God Himself, seated on a Heavenly throne, high and exalted, honored by the seraphs and angels, saw.
He saw people, created in His own image, who were desperately in need. The sight was not a new one for Almighty God. Hundreds of years earlier, He had gazed into the Garden of Eden, a perfect paradise He had made for the man Adam, and He saw a need. He saw a man in need of companionship, and He arrived to form a woman to complement, help, and sustain him.
And in every human life that followed the creation of Adam and Eve, God saw need. Never did a need go unmet. The love of the Creator for the creation of His hand caused Him to send rain on the righteous and the unrighteous alike.
As the years went by and the Hand of Heaven provided for the people of earth, God saw the greatest need of all: a Savior. He vowed through the prophet Isaiah that the people walking in darkness would see a great light. A child would be born. A son would be given. But not just any son. His own Son. His only Son.
Sitting upon the Throne of Heaven, God saw needs that could only be met by meeting the Savior Himself…

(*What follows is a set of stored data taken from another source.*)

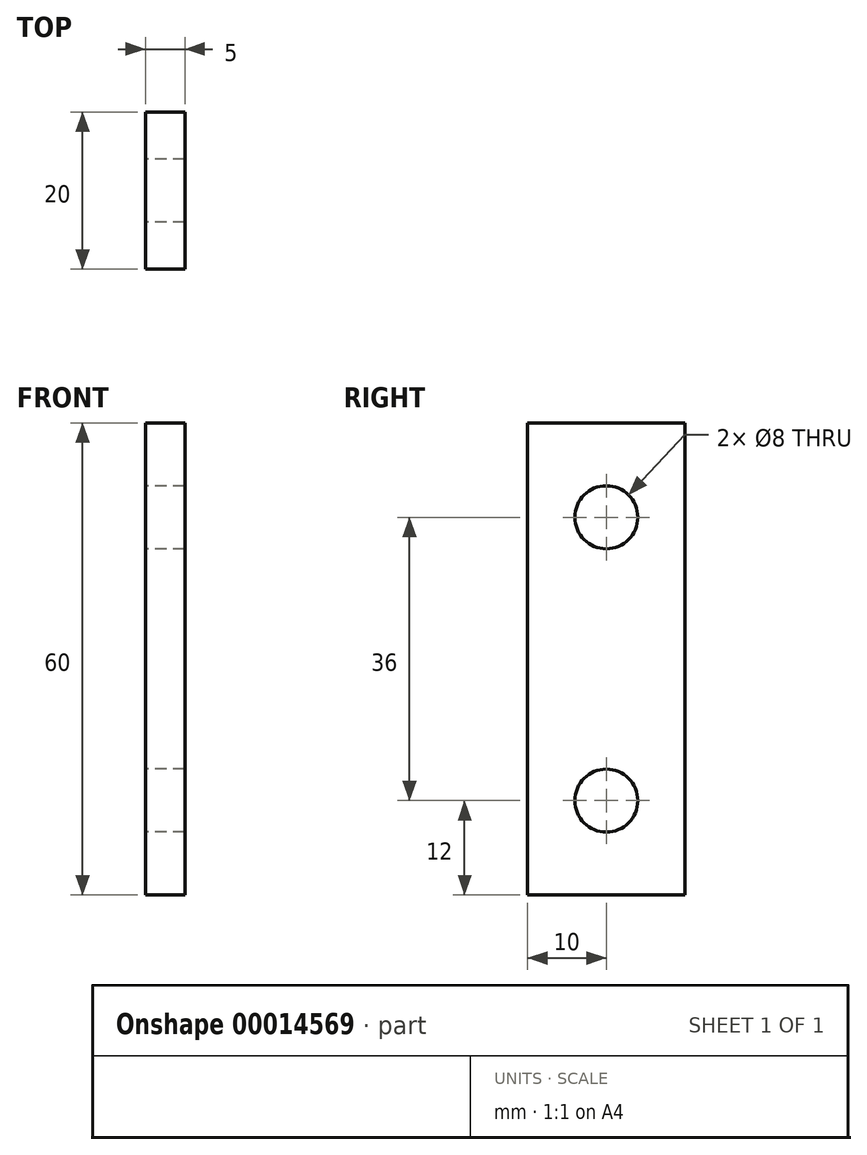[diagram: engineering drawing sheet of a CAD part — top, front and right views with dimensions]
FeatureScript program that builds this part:
annotation { "Feature Type Name" : "Feature", "Feature Type Description" : "" }
export const myFeature = defineFeature(function(context is Context, id is Id, definition is map)
    precondition{}
    {
        {
            var Q0;
            Q0=qCreatedBy(makeId("Right.planeOp"),FACE);
            var sketch = newSketch(context, id + "F0", { "sketchPlane" : qUnion([Q0])});
            skLineSegment(sketch, "E0.rect.bottom", {"start": v(-10, 30) * mm, "end": v(10, 30) * mm});
            skLineSegment(sketch, "E0.rect.top", {"start": v(-10, -30) * mm, "end": v(10, -30) * mm});
            skLineSegment(sketch, "E0.rect.left", {"start": v(-10, 30) * mm, "end": v(-10, -30) * mm});
            skLineSegment(sketch, "E0.rect.right", {"start": v(10, 30) * mm, "end": v(10, -30) * mm});
            skPoint(sketch, "E0.rect.middle", {"position": v(0, 0) * mm});
            skLineSegment(sketch, "E1", {"start": v(0, 18) * mm, "end": v(0, -18) * mm, "construction": true});
            skLineSegment(sketch, "E2", {"start": v(-13.22, 0) * mm, "end": v(9.63, 0) * mm, "construction": true});
            skCircle(sketch, "E3", {"center": v(0, 18) * mm, "radius": 4 * mm});
            skCircle(sketch, "E4", {"center": v(0, -18) * mm, "radius": 4 * mm});
            skSolve(sketch);
        }
        {
            var Q0;
            Q0=qSketchRegion(id+"F0",true);
            extrude(context, id + "F1", {"entities" : qUnion([Q0]), "depth" : 5 * mm});
        }
    });
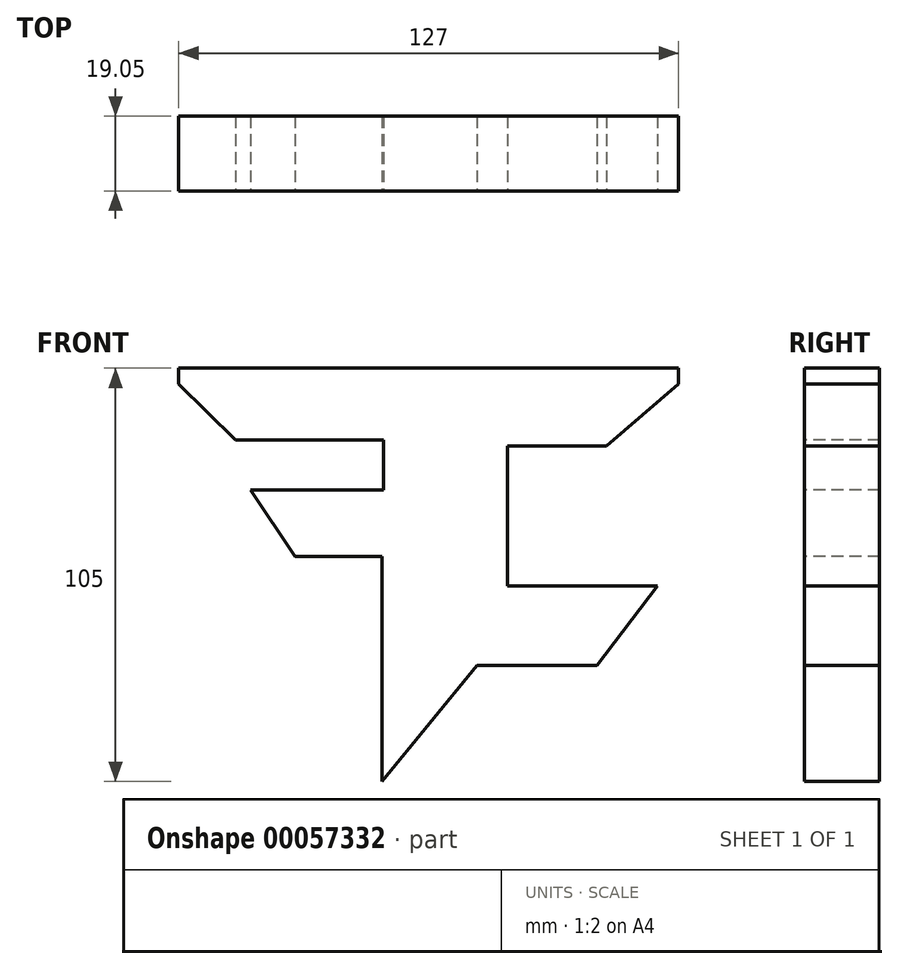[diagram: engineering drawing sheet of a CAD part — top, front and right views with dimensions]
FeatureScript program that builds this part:
annotation { "Feature Type Name" : "Feature", "Feature Type Description" : "" }
export const myFeature = defineFeature(function(context is Context, id is Id, definition is map)
    precondition{}
    {
        {
            var Q0;
            Q0=qCreatedBy(makeId("Front.planeOp"),FACE);
            var sketch = newSketch(context, id + "F0", { "sketchPlane" : qUnion([Q0])});
            skLineSegment(sketch, "E0", {"start": v(-71.29, 62.28) * mm, "end": v(55.71, 62.28) * mm});
            skLineSegment(sketch, "E1", {"start": v(55.71, 62.28) * mm, "end": v(55.71, -64.72) * mm});
            skLineSegment(sketch, "E2", {"start": v(55.71, -64.72) * mm, "end": v(-71.29, -64.72) * mm});
            skLineSegment(sketch, "E3", {"start": v(-71.29, -64.72) * mm, "end": v(-71.29, 62.28) * mm});
            skSolve(sketch);
        }
        {
            var Q0;
            Q0=makeQuery(id+"F0.imprint","IMPRINT",FACE,{"disambiguationData":[TD([[makeQuery(id+"F0.imprint","IMPRINT",EDGE,{"derivedFrom":sQuery(id+"F0.wireOp",EDGE,"E0")}),-1.0]])]});
            extrude(context, id + "F1", {"entities" : qUnion([Q0]), "depth" : 19.05 * mm});
        }
        {
            var Q0;
            Q0=makeQuery(id+"F1.opExtrude","CAP_FACE",FACE,{"disambiguationData":[OSD([sQuery(id+"F0.wireOp",EDGE,"E0"),sQuery(id+"F0.wireOp",EDGE,"E1"),sQuery(id+"F0.wireOp",EDGE,"E2"),sQuery(id+"F0.wireOp",EDGE,"E3")])],"isStart":false});
            var sketch = newSketch(context, id + "F2", { "sketchPlane" : qUnion([Q0])});
            skLineSegment(sketch, "E4", {"start": v(-71.29, 58.3) * mm, "end": v(55.71, 58.3) * mm});
            skLineSegment(sketch, "E5", {"start": v(-71.29, 58.3) * mm, "end": v(-56.83, 44.02) * mm});
            skLineSegment(sketch, "E6", {"start": v(37.45, 42.53) * mm, "end": v(55.71, 58.3) * mm});
            skLineSegment(sketch, "E7", {"start": v(-56.83, 44.02) * mm, "end": v(-19.23, 44.02) * mm});
            skLineSegment(sketch, "E8", {"start": v(37.45, 42.53) * mm, "end": v(12.24, 42.53) * mm});
            skLineSegment(sketch, "E9", {"start": v(-19.23, 44.02) * mm, "end": v(-19.23, 31.32) * mm});
            skLineSegment(sketch, "E10", {"start": v(-19.23, 31.32) * mm, "end": v(-53.06, 31.32) * mm});
            skLineSegment(sketch, "E11", {"start": v(-53.06, 31.32) * mm, "end": v(-41.74, 14.45) * mm});
            skLineSegment(sketch, "E12", {"start": v(-41.74, 14.45) * mm, "end": v(-19.65, 14.45) * mm});
            skLineSegment(sketch, "E13", {"start": v(12.24, 42.53) * mm, "end": v(12.24, 6.97) * mm});
            skLineSegment(sketch, "E14", {"start": v(12.24, 6.97) * mm, "end": v(50.34, 6.97) * mm});
            skLineSegment(sketch, "E15", {"start": v(50.34, 6.97) * mm, "end": v(35.03, -13.3) * mm});
            skLineSegment(sketch, "E16", {"start": v(35.03, -13.3) * mm, "end": v(4.55, -13.3) * mm});
            skLineSegment(sketch, "E17", {"start": v(-19.65, 14.45) * mm, "end": v(-19.65, -42.72) * mm});
            skLineSegment(sketch, "E18", {"start": v(-19.65, -42.72) * mm, "end": v(4.55, -13.3) * mm});
            skSolve(sketch);
        }
        {
            var Q0;
            {var subQ0=sQuery(id+"F2.wireOp",EDGE,"E5");Q0=makeQuery(id+"F2.imprint","IMPRINT",FACE,{"disambiguationData":[TD([[makeQuery(id+"F2.imprint","IMPRINT",EDGE,{"derivedFrom":subQ0}),-1.0]])]});}
            extrude(context, id + "F3", {"entities" : qUnion([Q0]), "operationType" : NewBodyOperationType.REMOVE, "oppositeDirection" : true, "depth" : 25.4 * mm});
        }
    });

...In His great love, God gave up the One He loved most. His one and only Son. He prepared Jesus for a mission of love and compassion…a mission that would culminate in the ultimate love gift. A life sacrifice that made it possible for us to be called the children of God. He sent Jesus to meet the hurting and to change their lives in gentle tenderness.
And as you celebrate the remembrance of His birth in Bethlehem, you cannot offer back to Him a greater gift than the offering of your own life as a sacrifice. Not in crucifixion, but as a holy and pleasing sacrifice of worship.
This same Savior who arrived to love and touch and bless…wants to be the same Savior to you.
The day of His birth probably wasn’t December 25th. Giant flakes of snow didn’t fall from the sky and carolers didn’t lurk outside the stable door singing songs of good cheer. No hot chocolate with marshmallows and cut out sugar cookies awaited Mary, Joseph, the shepherds, or anyone else. No festively adorned fir tree stood in the corner of the stable, and no brightly-colored gift wrap hid any well-kept secret.
The first Christmas was so very different from the celebrations of this year. But it was no less cause for celebration. Whether it was day or night, hot or cold, a Gift of God came from Heaven’s Halls to bring new life…not just to the arms that welcomed Him that day, but to hearts that would welcome Him for all time forward.
And though none of us were there that first night…and none of us were there for the thirty-some years that followed…we’re not so different from those who met the Savior. And His presence, though not in tangible flesh, is very real…and still His greatest gift.